In the City of God, on the other hand, Augustine wonders of the ultimate import of Dido’s passion for Aeneas and whether such love (and consequent hatred) is worthwhile in the larger scheme of things. Augustine makes little of what Bloom makes big. Perhaps none of us has had such a life and passion as Dido, and perhaps Augustine puts her passion into too harsh a perspective. Likewise Lucretia, from Augustine’s perspective, need not have committed suicide. On could pile example upon example of from the Christian point of view of actions taken that seem to be senseless acts in the name of passion—whether taken out of a sense of scorn or honor.

This is where Bloom is at his best. He finds examples from the best of literature that give voice to such deep longing and feeling, and in this way he doesn’t dismiss the particular as Augustine seems to do.

Nonetheless, the Christian is concerned about an even more particular longing and feeling called ME, as Peter Lawler likes to put it. And it is hard to disagree with him, especially when considered in the light of others whom one holds dear as well as in the light of “eternity.”

In other words, when it comes to love and friendship, should one be open to the infinite, even as it shows itself to be beyond the ME that finds itself so important, and therefore so worthy of dignity in the first place? What is the basis of my dignity if not that which is shown in a particular like ME or YOU. Is it Bloom’s particular literary phenomenology or is it Augustine’s particular “existentialism”?

So I mention all this after watching some movies (sorry for the long prologue). First, I watched a movie beloved by most pomocons—The Last Days of Disco. I have a friend from France who had never seen it, and I thought he might enjoy it. He did. Last Days is a talkative movie that is quite brilliant regarding the difficulties of finding love in the early eighties (and since). It is about, amongst many other things, the unwritten rules that keep being rewritten as boy meets girl in the contingency of affection. The movie nicely shows the ways in which intelligent and well educated people navigate affairs of the heart when there is nothing other than arbitrary rules which are defined by no one and that have no real authority anyway. Somehow, these characters make their way through this morass with a degree of dignity.

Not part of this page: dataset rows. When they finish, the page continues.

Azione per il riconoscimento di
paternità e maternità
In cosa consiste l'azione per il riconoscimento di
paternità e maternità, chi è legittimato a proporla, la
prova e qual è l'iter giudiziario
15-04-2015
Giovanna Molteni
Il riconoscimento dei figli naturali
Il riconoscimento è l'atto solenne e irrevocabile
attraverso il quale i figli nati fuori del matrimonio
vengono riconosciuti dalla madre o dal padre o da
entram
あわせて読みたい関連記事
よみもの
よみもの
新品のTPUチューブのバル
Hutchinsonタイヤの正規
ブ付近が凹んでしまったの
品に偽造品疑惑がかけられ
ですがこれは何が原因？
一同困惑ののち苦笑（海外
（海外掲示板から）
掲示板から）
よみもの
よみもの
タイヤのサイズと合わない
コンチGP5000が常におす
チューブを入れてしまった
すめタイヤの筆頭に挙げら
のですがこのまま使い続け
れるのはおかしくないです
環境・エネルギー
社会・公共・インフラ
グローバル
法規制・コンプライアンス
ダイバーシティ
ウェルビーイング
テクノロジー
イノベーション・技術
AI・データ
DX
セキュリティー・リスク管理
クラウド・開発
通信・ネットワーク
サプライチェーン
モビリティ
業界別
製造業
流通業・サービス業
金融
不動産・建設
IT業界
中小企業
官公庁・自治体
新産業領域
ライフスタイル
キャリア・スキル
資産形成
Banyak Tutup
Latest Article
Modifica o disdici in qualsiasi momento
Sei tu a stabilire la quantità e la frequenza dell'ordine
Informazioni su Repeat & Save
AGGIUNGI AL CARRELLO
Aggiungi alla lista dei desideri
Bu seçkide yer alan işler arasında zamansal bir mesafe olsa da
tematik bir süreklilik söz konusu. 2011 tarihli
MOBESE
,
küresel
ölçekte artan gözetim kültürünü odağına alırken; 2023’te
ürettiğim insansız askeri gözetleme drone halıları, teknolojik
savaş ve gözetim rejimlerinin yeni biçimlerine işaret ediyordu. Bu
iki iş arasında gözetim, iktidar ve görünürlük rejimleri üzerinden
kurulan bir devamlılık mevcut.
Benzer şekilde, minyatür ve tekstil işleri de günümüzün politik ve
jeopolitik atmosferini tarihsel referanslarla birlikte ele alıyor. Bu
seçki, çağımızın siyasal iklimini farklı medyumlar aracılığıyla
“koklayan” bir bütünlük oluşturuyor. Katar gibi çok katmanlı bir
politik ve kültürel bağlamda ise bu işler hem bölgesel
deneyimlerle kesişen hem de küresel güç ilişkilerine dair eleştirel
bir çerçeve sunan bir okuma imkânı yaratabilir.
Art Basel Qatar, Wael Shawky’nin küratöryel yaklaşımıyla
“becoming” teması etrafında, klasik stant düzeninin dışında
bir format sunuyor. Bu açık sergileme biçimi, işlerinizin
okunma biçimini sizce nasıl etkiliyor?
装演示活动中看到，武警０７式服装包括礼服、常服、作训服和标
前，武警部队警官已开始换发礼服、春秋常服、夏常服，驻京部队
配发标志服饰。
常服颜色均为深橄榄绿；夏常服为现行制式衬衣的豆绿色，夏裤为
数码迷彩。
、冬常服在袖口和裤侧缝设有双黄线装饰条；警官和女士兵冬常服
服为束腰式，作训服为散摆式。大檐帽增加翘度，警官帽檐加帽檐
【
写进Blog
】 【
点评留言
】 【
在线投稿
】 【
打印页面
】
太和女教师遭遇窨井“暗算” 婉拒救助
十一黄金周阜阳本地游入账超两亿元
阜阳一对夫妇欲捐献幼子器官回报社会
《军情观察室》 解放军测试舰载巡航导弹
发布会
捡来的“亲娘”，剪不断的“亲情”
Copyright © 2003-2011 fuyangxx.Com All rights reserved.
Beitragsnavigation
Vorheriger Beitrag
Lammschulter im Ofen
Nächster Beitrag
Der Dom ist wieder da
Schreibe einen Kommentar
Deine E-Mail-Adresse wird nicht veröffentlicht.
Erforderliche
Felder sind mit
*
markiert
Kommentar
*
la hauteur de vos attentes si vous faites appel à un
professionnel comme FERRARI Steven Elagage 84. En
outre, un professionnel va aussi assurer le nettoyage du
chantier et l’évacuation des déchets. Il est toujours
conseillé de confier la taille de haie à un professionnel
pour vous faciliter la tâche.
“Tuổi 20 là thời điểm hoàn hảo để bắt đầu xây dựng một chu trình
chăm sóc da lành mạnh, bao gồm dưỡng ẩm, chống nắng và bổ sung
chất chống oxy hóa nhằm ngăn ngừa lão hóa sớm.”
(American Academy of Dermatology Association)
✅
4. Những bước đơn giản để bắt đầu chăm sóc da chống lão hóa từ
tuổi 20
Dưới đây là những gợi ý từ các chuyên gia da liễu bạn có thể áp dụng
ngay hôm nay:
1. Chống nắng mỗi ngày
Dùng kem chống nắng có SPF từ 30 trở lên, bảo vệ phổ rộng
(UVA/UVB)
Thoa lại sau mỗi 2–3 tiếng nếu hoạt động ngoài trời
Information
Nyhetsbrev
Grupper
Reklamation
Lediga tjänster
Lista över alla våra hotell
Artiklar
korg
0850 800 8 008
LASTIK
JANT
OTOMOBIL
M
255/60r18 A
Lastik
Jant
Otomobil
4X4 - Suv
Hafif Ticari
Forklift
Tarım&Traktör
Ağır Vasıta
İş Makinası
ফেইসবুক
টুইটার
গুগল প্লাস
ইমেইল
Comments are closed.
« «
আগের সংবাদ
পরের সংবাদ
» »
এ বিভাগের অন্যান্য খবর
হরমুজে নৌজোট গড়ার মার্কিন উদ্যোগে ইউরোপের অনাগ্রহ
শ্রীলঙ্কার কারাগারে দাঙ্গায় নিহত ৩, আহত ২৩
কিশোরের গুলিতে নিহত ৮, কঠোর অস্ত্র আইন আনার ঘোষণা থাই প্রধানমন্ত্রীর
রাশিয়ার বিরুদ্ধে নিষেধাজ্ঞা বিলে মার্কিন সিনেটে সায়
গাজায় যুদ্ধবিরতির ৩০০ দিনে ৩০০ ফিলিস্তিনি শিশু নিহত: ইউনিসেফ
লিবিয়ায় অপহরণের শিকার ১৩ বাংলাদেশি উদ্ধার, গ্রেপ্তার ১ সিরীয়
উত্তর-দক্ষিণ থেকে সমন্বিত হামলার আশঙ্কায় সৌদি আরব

In a concession to my friend, I secondarily watched a genre monster/gore movie called Feast. While watching it I found out that this was a film was the result of the Project Geeenlight show that Ben Affleck and Matt Damon had a few years ago. Hence, I put a lot of ridicule and scorn on it—not only for being a way to make those two actors seem to be the auteur producers (poseurs) that they are, but also for being a simple formulaic monster movie. True, compared to Last Days of Disco, it was not as intelligent, but my scorn and ridicule was misplaced. These formulaic genre monster movies (like zombie, vampire, slasher, etc. movies) have much to say. You have to take them whole and accept their absurd premises. There will be no character development and hence no way to delve into deep questions of love and friendship. But these kind of movies—like Feast—make interesting comments on the idea that there is no such thing as authority existing in a democracy as each grabs the hindmost of survival in a Hobbesian state of nature. To be sure, these kinds of movies are too sociological in their sense that when the monster attacks we must make community out of nothing, and that you are stuck with whatever and whomever is present. In these movies, those present usually are the worst types (or stereotypes) evident in contemporary America. But, despite their faults, at least in these movies such characters show in an exaggerated manner the simultaneous lack of community and the need for it. At least Feast did this.

I would give Feast a half star out of four (I didn’t tell my friend this). In other words, I don’t recommend it. But sometimes you watch movies because friends want to watch them. I suppose my friend thought Last Days of Disco sucked too.